Example: Database Loader

Here's an example of loading data from a SQL database:

import sqlalchemy as sa
from typing import Type
import pydantic

from toktagger.api.core.data_loaders import DataLoader, LoaderRegistry
from toktagger.api.schemas.data import MultiVariateTimeSeriesData, TimeSeriesData
from toktagger.api.schemas.samples import ShotData


@LoaderRegistry.register("sql_database")
class SQLDatabaseLoader(DataLoader):
    """DataLoader for retrieving data from a SQL database"""

    def __init__(self, params):
        # Initialize database connection
        # Connection string should be in environment variable
        import os
        connection_string = os.environ.get("DATABASE_URL")
        self.engine = sa.create_engine(connection_string)
        super().__init__(params)

    @classmethod
    def sample_data_type(cls) -> Type[ShotData]:
        return ShotData

    @pydantic.validate_call
    def get_sample(
        self, 
        shot_id: int, 
        sample_data: ShotData
    ) -> MultiVariateTimeSeriesData:
        """Load time series data from database"""
        results = {}

        with self.engine.connect() as conn:
            for signal_name in sample_data.signal_names:
                # Query time series data for this shot and signal
                query = sa.text("""
                    SELECT time, value 
                    FROM timeseries_data 
                    WHERE shot_id = :shot_id AND signal_name = :signal_name
                    ORDER BY time
                """)

                result = conn.execute(
                    query, 
                    {"shot_id": shot_id, "signal_name": signal_name}
                )
                rows = result.fetchall()

                if rows:
                    time = [row[0] for row in rows]
                    values = [row[1] for row in rows]
                    results[signal_name] = TimeSeriesData(time=time, values=values)
                else:
                    results[signal_name] = None

        return MultiVariateTimeSeriesData(values=results)

Using Docker

If you are using the docker compose option to run the server, you can provide a custom script similar to the one above to add your own data loaders.
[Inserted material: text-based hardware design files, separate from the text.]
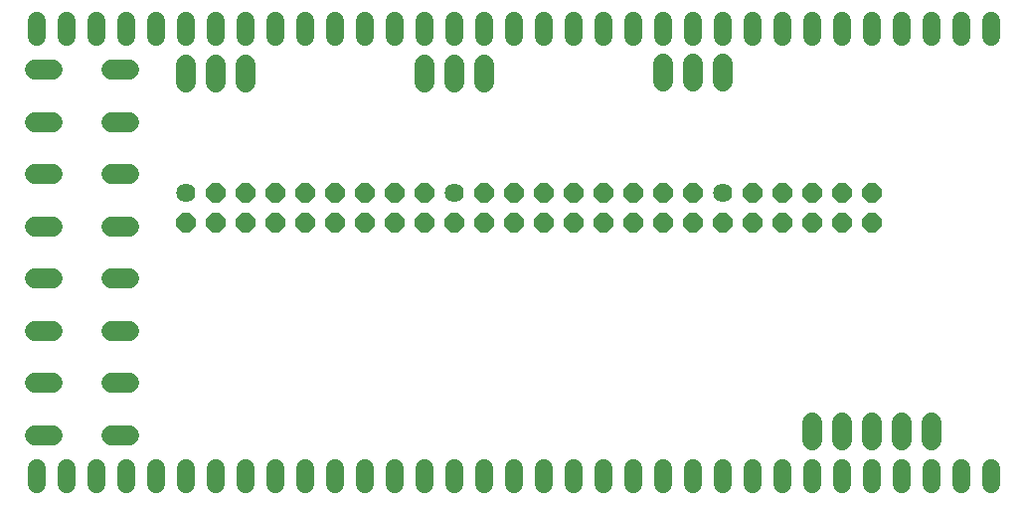
<source format=gbs>
G75*
%MOIN*%
%OFA0B0*%
%FSLAX25Y25*%
%IPPOS*%
%LPD*%
%AMOC8*
5,1,8,0,0,1.08239X$1,22.5*
%
%ADD10C,0.06000*%
%ADD11C,0.06400*%
%ADD12OC8,0.06400*%
%ADD13C,0.06800*%
D10*
X0017200Y0014600D02*
X0017200Y0019800D01*
X0027200Y0019800D02*
X0027200Y0014600D01*
X0037200Y0014600D02*
X0037200Y0019800D01*
X0047200Y0019800D02*
X0047200Y0014600D01*
X0057200Y0014600D02*
X0057200Y0019800D01*
X0067200Y0019800D02*
X0067200Y0014600D01*
X0077200Y0014600D02*
X0077200Y0019800D01*
X0087200Y0019800D02*
X0087200Y0014600D01*
X0097200Y0014600D02*
X0097200Y0019800D01*
X0107200Y0019800D02*
X0107200Y0014600D01*
X0117200Y0014600D02*
X0117200Y0019800D01*
X0127200Y0019800D02*
X0127200Y0014600D01*
X0137200Y0014600D02*
X0137200Y0019800D01*
X0147200Y0019800D02*
X0147200Y0014600D01*
X0157200Y0014600D02*
X0157200Y0019800D01*
X0167200Y0019800D02*
X0167200Y0014600D01*
X0177200Y0014600D02*
X0177200Y0019800D01*
X0187200Y0019800D02*
X0187200Y0014600D01*
X0197200Y0014600D02*
X0197200Y0019800D01*
X0207200Y0019800D02*
X0207200Y0014600D01*
X0217200Y0014600D02*
X0217200Y0019800D01*
X0227200Y0019800D02*
X0227200Y0014600D01*
X0237200Y0014600D02*
X0237200Y0019800D01*
X0247200Y0019800D02*
X0247200Y0014600D01*
X0257200Y0014600D02*
X0257200Y0019800D01*
X0267200Y0019800D02*
X0267200Y0014600D01*
X0277200Y0014600D02*
X0277200Y0019800D01*
X0287200Y0019800D02*
X0287200Y0014600D01*
X0297200Y0014600D02*
X0297200Y0019800D01*
X0307200Y0019800D02*
X0307200Y0014600D01*
X0317200Y0014600D02*
X0317200Y0019800D01*
X0327200Y0019800D02*
X0327200Y0014600D01*
X0337200Y0014600D02*
X0337200Y0019800D01*
X0337200Y0164600D02*
X0337200Y0169800D01*
X0327200Y0169800D02*
X0327200Y0164600D01*
X0317200Y0164600D02*
X0317200Y0169800D01*
X0307200Y0169800D02*
X0307200Y0164600D01*
X0297200Y0164600D02*
X0297200Y0169800D01*
X0287200Y0169800D02*
X0287200Y0164600D01*
X0277200Y0164600D02*
X0277200Y0169800D01*
X0267200Y0169800D02*
X0267200Y0164600D01*
X0257200Y0164600D02*
X0257200Y0169800D01*
X0247200Y0169800D02*
X0247200Y0164600D01*
X0237200Y0164600D02*
X0237200Y0169800D01*
X0227200Y0169800D02*
X0227200Y0164600D01*
X0217200Y0164600D02*
X0217200Y0169800D01*
X0207200Y0169800D02*
X0207200Y0164600D01*
X0197200Y0164600D02*
X0197200Y0169800D01*
X0187200Y0169800D02*
X0187200Y0164600D01*
X0177200Y0164600D02*
X0177200Y0169800D01*
X0167200Y0169800D02*
X0167200Y0164600D01*
X0157200Y0164600D02*
X0157200Y0169800D01*
X0147200Y0169800D02*
X0147200Y0164600D01*
X0137200Y0164600D02*
X0137200Y0169800D01*
X0127200Y0169800D02*
X0127200Y0164600D01*
X0117200Y0164600D02*
X0117200Y0169800D01*
X0107200Y0169800D02*
X0107200Y0164600D01*
X0097200Y0164600D02*
X0097200Y0169800D01*
X0087200Y0169800D02*
X0087200Y0164600D01*
X0077200Y0164600D02*
X0077200Y0169800D01*
X0067200Y0169800D02*
X0067200Y0164600D01*
X0057200Y0164600D02*
X0057200Y0169800D01*
X0047200Y0169800D02*
X0047200Y0164600D01*
X0037200Y0164600D02*
X0037200Y0169800D01*
X0027200Y0169800D02*
X0027200Y0164600D01*
X0017200Y0164600D02*
X0017200Y0169800D01*
D11*
X0067200Y0112200D03*
X0157200Y0112200D03*
X0247200Y0112200D03*
D12*
X0237200Y0112200D03*
X0227200Y0112200D03*
X0217200Y0112200D03*
X0207200Y0112200D03*
X0197200Y0112200D03*
X0187200Y0112200D03*
X0177200Y0112200D03*
X0167200Y0112200D03*
X0167200Y0102200D03*
X0157200Y0102200D03*
X0147200Y0102200D03*
X0137200Y0102200D03*
X0127200Y0102200D03*
X0117200Y0102200D03*
X0107200Y0102200D03*
X0097200Y0102200D03*
X0087200Y0102200D03*
X0077200Y0102200D03*
X0067200Y0102200D03*
X0077200Y0112200D03*
X0087200Y0112200D03*
X0097200Y0112200D03*
X0107200Y0112200D03*
X0117200Y0112200D03*
X0127200Y0112200D03*
X0137200Y0112200D03*
X0147200Y0112200D03*
X0177200Y0102200D03*
X0187200Y0102200D03*
X0197200Y0102200D03*
X0207200Y0102200D03*
X0217200Y0102200D03*
X0227200Y0102200D03*
X0237200Y0102200D03*
X0247200Y0102200D03*
X0257200Y0102200D03*
X0267200Y0102200D03*
X0277200Y0102200D03*
X0287200Y0102200D03*
X0297200Y0102200D03*
X0297200Y0112200D03*
X0287200Y0112200D03*
X0277200Y0112200D03*
X0267200Y0112200D03*
X0257200Y0112200D03*
D13*
X0247200Y0149700D02*
X0247200Y0155700D01*
X0237200Y0155700D02*
X0237200Y0149700D01*
X0227200Y0149700D02*
X0227200Y0155700D01*
X0167200Y0155200D02*
X0167200Y0149200D01*
X0157200Y0149200D02*
X0157200Y0155200D01*
X0147200Y0155200D02*
X0147200Y0149200D01*
X0087200Y0149200D02*
X0087200Y0155200D01*
X0077200Y0155200D02*
X0077200Y0149200D01*
X0067200Y0149200D02*
X0067200Y0155200D01*
X0048000Y0153600D02*
X0042000Y0153600D01*
X0022400Y0153600D02*
X0016400Y0153600D01*
X0016400Y0135800D02*
X0022400Y0135800D01*
X0042000Y0135800D02*
X0048000Y0135800D01*
X0048000Y0118600D02*
X0042000Y0118600D01*
X0022400Y0118600D02*
X0016400Y0118600D01*
X0016400Y0100800D02*
X0022400Y0100800D01*
X0042000Y0100800D02*
X0048000Y0100800D01*
X0048000Y0083600D02*
X0042000Y0083600D01*
X0022400Y0083600D02*
X0016400Y0083600D01*
X0016400Y0065800D02*
X0022400Y0065800D01*
X0042000Y0065800D02*
X0048000Y0065800D01*
X0048000Y0048600D02*
X0042000Y0048600D01*
X0022400Y0048600D02*
X0016400Y0048600D01*
X0016400Y0030800D02*
X0022400Y0030800D01*
X0042000Y0030800D02*
X0048000Y0030800D01*
X0277200Y0029200D02*
X0277200Y0035200D01*
X0287200Y0035200D02*
X0287200Y0029200D01*
X0297200Y0029200D02*
X0297200Y0035200D01*
X0307200Y0035200D02*
X0307200Y0029200D01*
X0317200Y0029200D02*
X0317200Y0035200D01*
M02*

</source>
To do this, create a file similar to the one above, but making sure to pass the following arguments into server.run():

server.run(
    host="0.0.0.0",
    port=8002
)

You can then provide the path to your script when running docker compose. For example, say we have the above script in a file called custom_toktagger.py - We simply need to add CUSTOM_SCRIPT=./custom_toktagger.py before the docker compose command!

CUSTOM_SCRIPT=./custom_toktagger.py docker compose --env-file .env.dev -f docker-compose.dev.yml up --build

Tip

Make sure you provide the path to your script, and not a string.

e.g, provide CUSTOM_SCRIPT=./custom_toktagger.py, and not CUSTOM_SCRIPT=custom_toktagger.py.